An outside committee member is required to both ensure fairness and due process for the student in the examination and to ensure that the student is examined across the breadth of knowledge represented by their field of study. An outside member is typically from a different graduate program than the student’s major field; however see question #6..
- Can a faculty member representing a formal track within a graduate program that is different from the student’s track satisfy the requirement that one committee member represent a field outside of the student’s major field?
Yes, if approved by the program and collegiate unit.
- Is there a time limit on the length of oral examinations?
The expected length of an oral examination may differ by program. However, examinations typically range from 1.5 to 3 hours.
- Do the student and the committee members have to be physically present on campus for the final oral examination?
No, neither the student nor the committee members are required to be physically present on campus for the final oral examination as long as all of the conditions required for remote participation in the exam are met.

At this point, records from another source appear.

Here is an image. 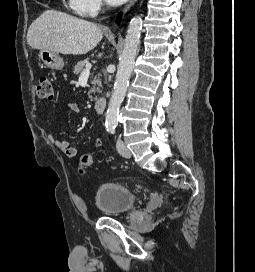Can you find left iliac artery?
<instances>
[{
  "mask_svg": "<svg viewBox=\"0 0 255 272\" xmlns=\"http://www.w3.org/2000/svg\"><path fill=\"white\" fill-rule=\"evenodd\" d=\"M108 131L113 134L115 132V128H110Z\"/></svg>",
  "mask_w": 255,
  "mask_h": 272,
  "instance_id": "obj_1",
  "label": "left iliac artery"
}]
</instances>
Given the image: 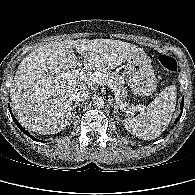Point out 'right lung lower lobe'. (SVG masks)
I'll return each mask as SVG.
<instances>
[{
  "mask_svg": "<svg viewBox=\"0 0 195 195\" xmlns=\"http://www.w3.org/2000/svg\"><path fill=\"white\" fill-rule=\"evenodd\" d=\"M9 111H10V113H11V116H12V118H13V120H14V122H15V124L20 128V130H22L27 136H29L32 140H35V141H39L40 142V140H38V139H36V138H34L33 136H31L18 122H17V120L15 119V117H14V115L12 114V112H11V109H10V106H9Z\"/></svg>",
  "mask_w": 195,
  "mask_h": 195,
  "instance_id": "right-lung-lower-lobe-1",
  "label": "right lung lower lobe"
}]
</instances>
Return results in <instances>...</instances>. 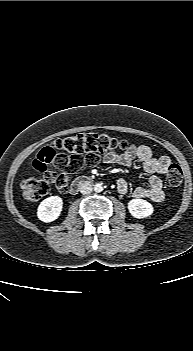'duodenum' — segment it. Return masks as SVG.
Masks as SVG:
<instances>
[{"label":"duodenum","mask_w":193,"mask_h":351,"mask_svg":"<svg viewBox=\"0 0 193 351\" xmlns=\"http://www.w3.org/2000/svg\"><path fill=\"white\" fill-rule=\"evenodd\" d=\"M91 179L86 176L77 177L71 184L69 188L70 194H75L81 187L88 185Z\"/></svg>","instance_id":"1"}]
</instances>
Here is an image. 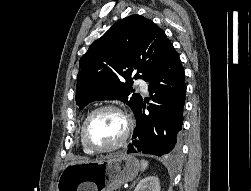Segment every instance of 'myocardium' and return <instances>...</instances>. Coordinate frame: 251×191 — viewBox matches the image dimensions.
Wrapping results in <instances>:
<instances>
[{"label": "myocardium", "instance_id": "obj_1", "mask_svg": "<svg viewBox=\"0 0 251 191\" xmlns=\"http://www.w3.org/2000/svg\"><path fill=\"white\" fill-rule=\"evenodd\" d=\"M106 110L113 111L120 116V118L122 119V121L124 123V130H123V134H122V137L119 142L115 143L114 145H112L110 147L104 148V149H97V148H94L93 146H91L90 143L88 142L87 127H88V124L91 121V119L94 117V115H96L97 113H99L101 111H106ZM131 127H132L131 120L120 108H118L114 105H111V104L101 105L99 107H96L92 111H90L85 116V118L82 122V125L80 127V132H79L80 142H81L83 149L91 155H100V154L109 153V152H112L114 150L119 149L120 147H122L126 143L128 137H129L130 131H131Z\"/></svg>", "mask_w": 251, "mask_h": 191}]
</instances>
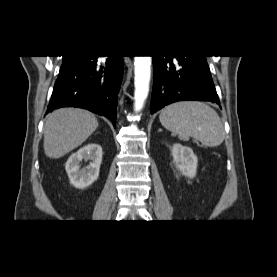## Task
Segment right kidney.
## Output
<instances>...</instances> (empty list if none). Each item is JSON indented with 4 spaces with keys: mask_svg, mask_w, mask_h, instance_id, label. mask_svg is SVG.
I'll use <instances>...</instances> for the list:
<instances>
[{
    "mask_svg": "<svg viewBox=\"0 0 277 277\" xmlns=\"http://www.w3.org/2000/svg\"><path fill=\"white\" fill-rule=\"evenodd\" d=\"M102 154L101 146L91 143L83 146L68 158L65 169L70 183L74 187L84 189L97 180L102 162ZM82 160H90L91 162L87 167L81 168L80 162Z\"/></svg>",
    "mask_w": 277,
    "mask_h": 277,
    "instance_id": "1",
    "label": "right kidney"
}]
</instances>
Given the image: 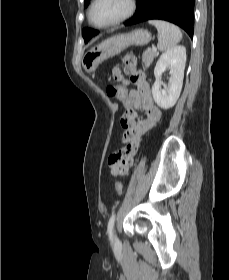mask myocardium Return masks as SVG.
I'll use <instances>...</instances> for the list:
<instances>
[{
  "label": "myocardium",
  "instance_id": "1",
  "mask_svg": "<svg viewBox=\"0 0 229 280\" xmlns=\"http://www.w3.org/2000/svg\"><path fill=\"white\" fill-rule=\"evenodd\" d=\"M99 1L100 0H93L92 4L88 10V21L94 27L101 28V29L115 26V25H118V24L128 20L135 14V12L137 10V0H127V4H128L127 10L121 16H119L107 23H104V24H95L92 21V12H93L94 7L96 6V4Z\"/></svg>",
  "mask_w": 229,
  "mask_h": 280
}]
</instances>
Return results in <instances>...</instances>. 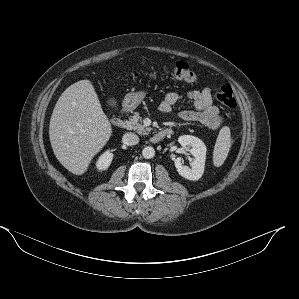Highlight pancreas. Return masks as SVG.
Listing matches in <instances>:
<instances>
[{
    "mask_svg": "<svg viewBox=\"0 0 299 299\" xmlns=\"http://www.w3.org/2000/svg\"><path fill=\"white\" fill-rule=\"evenodd\" d=\"M125 123L128 130H134L140 135H147L151 131V128L145 127L141 123V117L138 112L134 113Z\"/></svg>",
    "mask_w": 299,
    "mask_h": 299,
    "instance_id": "pancreas-1",
    "label": "pancreas"
}]
</instances>
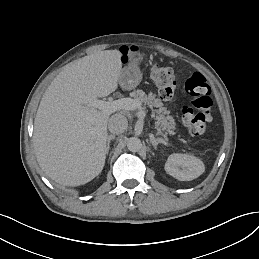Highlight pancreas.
<instances>
[{"instance_id": "cf45deb5", "label": "pancreas", "mask_w": 259, "mask_h": 259, "mask_svg": "<svg viewBox=\"0 0 259 259\" xmlns=\"http://www.w3.org/2000/svg\"><path fill=\"white\" fill-rule=\"evenodd\" d=\"M134 99L140 104H143L144 109L148 108L152 111L151 118L154 120V126H159L166 134H174L172 129L175 128L176 123L172 116H168L169 112L163 107V104L159 102L155 95L152 93L146 95L141 89H138L136 93H134Z\"/></svg>"}]
</instances>
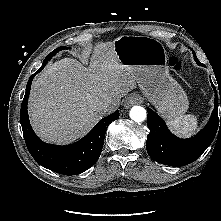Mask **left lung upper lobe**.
I'll return each mask as SVG.
<instances>
[{
  "instance_id": "obj_1",
  "label": "left lung upper lobe",
  "mask_w": 221,
  "mask_h": 221,
  "mask_svg": "<svg viewBox=\"0 0 221 221\" xmlns=\"http://www.w3.org/2000/svg\"><path fill=\"white\" fill-rule=\"evenodd\" d=\"M193 56H194L195 61H197L198 59H197L194 51H193Z\"/></svg>"
}]
</instances>
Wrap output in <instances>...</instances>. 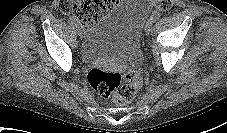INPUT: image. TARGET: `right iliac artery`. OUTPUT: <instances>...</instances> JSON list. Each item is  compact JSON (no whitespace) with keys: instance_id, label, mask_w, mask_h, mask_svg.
Instances as JSON below:
<instances>
[{"instance_id":"1","label":"right iliac artery","mask_w":227,"mask_h":133,"mask_svg":"<svg viewBox=\"0 0 227 133\" xmlns=\"http://www.w3.org/2000/svg\"><path fill=\"white\" fill-rule=\"evenodd\" d=\"M68 22L71 24V25H77L76 23V20L74 18H69Z\"/></svg>"}]
</instances>
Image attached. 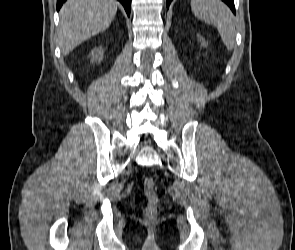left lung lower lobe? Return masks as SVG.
Instances as JSON below:
<instances>
[{
    "instance_id": "left-lung-lower-lobe-1",
    "label": "left lung lower lobe",
    "mask_w": 295,
    "mask_h": 250,
    "mask_svg": "<svg viewBox=\"0 0 295 250\" xmlns=\"http://www.w3.org/2000/svg\"><path fill=\"white\" fill-rule=\"evenodd\" d=\"M172 0H167V8L169 7L170 3ZM223 2H225L233 11V13H235V7H234V0H222Z\"/></svg>"
}]
</instances>
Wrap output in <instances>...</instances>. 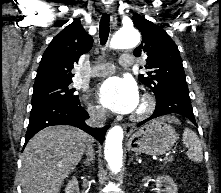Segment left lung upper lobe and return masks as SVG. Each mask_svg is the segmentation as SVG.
<instances>
[{
    "mask_svg": "<svg viewBox=\"0 0 221 193\" xmlns=\"http://www.w3.org/2000/svg\"><path fill=\"white\" fill-rule=\"evenodd\" d=\"M133 22L142 34V42L133 53L147 56L144 67L148 72L139 75V81L153 91L156 100L175 88L187 87L178 47L166 31L139 14L133 15Z\"/></svg>",
    "mask_w": 221,
    "mask_h": 193,
    "instance_id": "obj_1",
    "label": "left lung upper lobe"
}]
</instances>
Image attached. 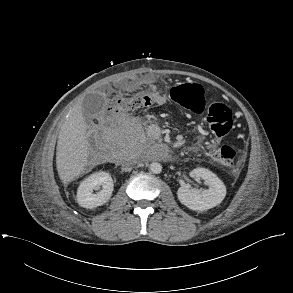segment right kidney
Wrapping results in <instances>:
<instances>
[{
    "label": "right kidney",
    "mask_w": 293,
    "mask_h": 293,
    "mask_svg": "<svg viewBox=\"0 0 293 293\" xmlns=\"http://www.w3.org/2000/svg\"><path fill=\"white\" fill-rule=\"evenodd\" d=\"M102 189L97 193L93 190ZM113 179L107 172L100 171L84 179L77 190V202L81 207L92 209L105 204L113 192Z\"/></svg>",
    "instance_id": "right-kidney-1"
}]
</instances>
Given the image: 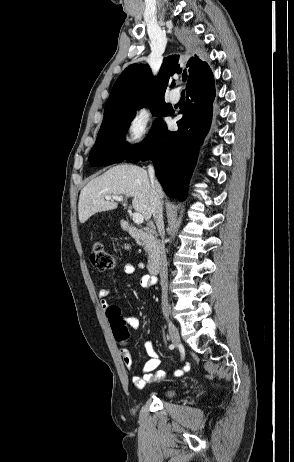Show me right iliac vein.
I'll list each match as a JSON object with an SVG mask.
<instances>
[{
  "label": "right iliac vein",
  "mask_w": 294,
  "mask_h": 462,
  "mask_svg": "<svg viewBox=\"0 0 294 462\" xmlns=\"http://www.w3.org/2000/svg\"><path fill=\"white\" fill-rule=\"evenodd\" d=\"M167 325H168V331H169V335H170L172 343L176 347H180L181 346V340H180V336H179V332H178L177 327L170 320H167Z\"/></svg>",
  "instance_id": "1"
}]
</instances>
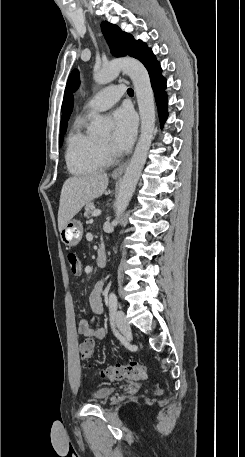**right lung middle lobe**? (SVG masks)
I'll return each instance as SVG.
<instances>
[{
    "label": "right lung middle lobe",
    "mask_w": 245,
    "mask_h": 457,
    "mask_svg": "<svg viewBox=\"0 0 245 457\" xmlns=\"http://www.w3.org/2000/svg\"><path fill=\"white\" fill-rule=\"evenodd\" d=\"M67 128L60 129V138H59V147H61L63 142V135L65 134Z\"/></svg>",
    "instance_id": "right-lung-middle-lobe-1"
}]
</instances>
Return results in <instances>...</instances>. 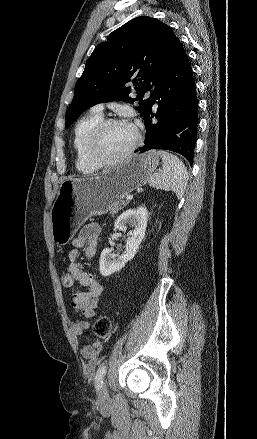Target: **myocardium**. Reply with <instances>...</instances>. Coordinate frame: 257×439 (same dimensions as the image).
Listing matches in <instances>:
<instances>
[{"label":"myocardium","instance_id":"1","mask_svg":"<svg viewBox=\"0 0 257 439\" xmlns=\"http://www.w3.org/2000/svg\"><path fill=\"white\" fill-rule=\"evenodd\" d=\"M113 125H128L131 126L135 131V139L134 141L129 145L127 149H125L122 153L117 155L116 157L112 159H103L99 156L97 152V146L100 141L101 136L105 132L107 128ZM142 142V134L138 126L128 120V119H120V118H108L103 119L100 123H98L93 130L91 131L90 135L88 136L87 142H86V152L90 159V161L96 166V167H106L118 162H121L128 158L141 144Z\"/></svg>","mask_w":257,"mask_h":439}]
</instances>
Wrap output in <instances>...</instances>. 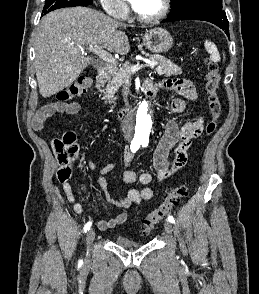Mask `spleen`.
<instances>
[{"instance_id":"3e777b00","label":"spleen","mask_w":259,"mask_h":294,"mask_svg":"<svg viewBox=\"0 0 259 294\" xmlns=\"http://www.w3.org/2000/svg\"><path fill=\"white\" fill-rule=\"evenodd\" d=\"M204 46L206 51L210 54V58L212 61L214 62L220 61L221 58H220L219 51L213 42L206 40L204 43Z\"/></svg>"}]
</instances>
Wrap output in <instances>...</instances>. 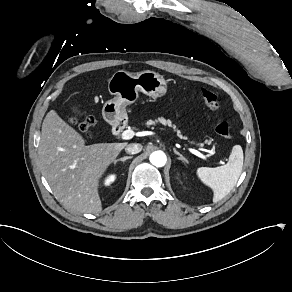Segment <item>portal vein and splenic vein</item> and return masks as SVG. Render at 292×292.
Masks as SVG:
<instances>
[{
	"instance_id": "portal-vein-and-splenic-vein-1",
	"label": "portal vein and splenic vein",
	"mask_w": 292,
	"mask_h": 292,
	"mask_svg": "<svg viewBox=\"0 0 292 292\" xmlns=\"http://www.w3.org/2000/svg\"><path fill=\"white\" fill-rule=\"evenodd\" d=\"M133 135H134V133L132 131H130V130L123 131L121 133V139L122 140H129V139H131L133 137ZM192 152L196 156H198L199 158L203 159L204 161L210 162V160L207 158V156L204 155V154H201L198 150H192ZM215 164H221V162H217Z\"/></svg>"
}]
</instances>
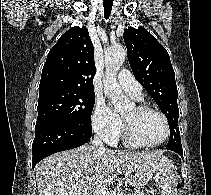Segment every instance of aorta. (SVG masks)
I'll use <instances>...</instances> for the list:
<instances>
[{
    "mask_svg": "<svg viewBox=\"0 0 211 195\" xmlns=\"http://www.w3.org/2000/svg\"><path fill=\"white\" fill-rule=\"evenodd\" d=\"M126 58V49L122 45L111 47L105 52V77L103 79L104 93L112 101L115 111L122 112L133 106L122 92L116 74Z\"/></svg>",
    "mask_w": 211,
    "mask_h": 195,
    "instance_id": "obj_1",
    "label": "aorta"
}]
</instances>
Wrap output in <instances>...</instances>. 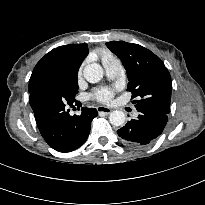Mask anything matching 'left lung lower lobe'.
Returning <instances> with one entry per match:
<instances>
[{
  "mask_svg": "<svg viewBox=\"0 0 205 205\" xmlns=\"http://www.w3.org/2000/svg\"><path fill=\"white\" fill-rule=\"evenodd\" d=\"M137 110L140 112L138 118L128 121L117 131V134L129 145L146 146L163 132L168 121V114L147 108Z\"/></svg>",
  "mask_w": 205,
  "mask_h": 205,
  "instance_id": "obj_1",
  "label": "left lung lower lobe"
}]
</instances>
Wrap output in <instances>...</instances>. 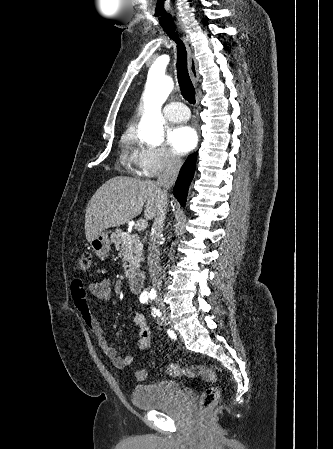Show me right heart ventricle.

- Can a committee member abstain from voting in the doctoral final oral examination?
No, all committee members are required to vote in the final examination.
- An emergency situation has arisen with one of my committee members. Am I allowed to identify a substitute?
Yes. Substitutions for the doctoral final oral examination that are necessitated by emergency situations should be approved in advance, if possible. In such cases, the advisor should consult with the appropriate collegiate unit staff before the start of the examination.
- Is it permissible to recess the doctoral final oral examination?
Yes . You should refer to the Procedure: Canceling or Recessing the Doctoral Preliminary and/or a Master’s or Doctoral Final Oral Examination for further information.
- When should students apply for degree clearance?
Students should apply via MyU by the first day of the intended month of degree clearance.
- What does it mean to “file a digital copy of the dissertation with the University in accordance with University standards”?
University standards require that students who complete a doctoral dissertation submit a digital copy of their dissertation to the University Digital Conservancy (UDC) for archiving. See the appendix: Thesis Formatting and Submission Guidelines for additional information. Students may request an embargo on publication of the dissertation for a limited period of time (see question #13).
- At what time should students request an embargo (hold) on the publication of the dissertation?
The request for an embargo (hold) must be made prior to the conferral of the degree. Once the final approved copy of the dissertation is submitted and approved, students cannot make changes to the dissertation or remove it from the University Digital Conservancy (UDC).
- Under what circumstances should students request an embargo?
Considerations that are likely to be deemed reasonable for granting permission to restrict dissemination include: Patentable rights in the work or other issues in which disclosure may be detrimental to the rights or interests of the author; the ethical need to prevent disclosure of sensitive or classified information about persons, institutions, technologies, etc.; the interest of an academic or commercial press in acquiring the rights to publish your dissertation or thesis as a book; or content that is likely to be submitted to a peer-reviewed journal.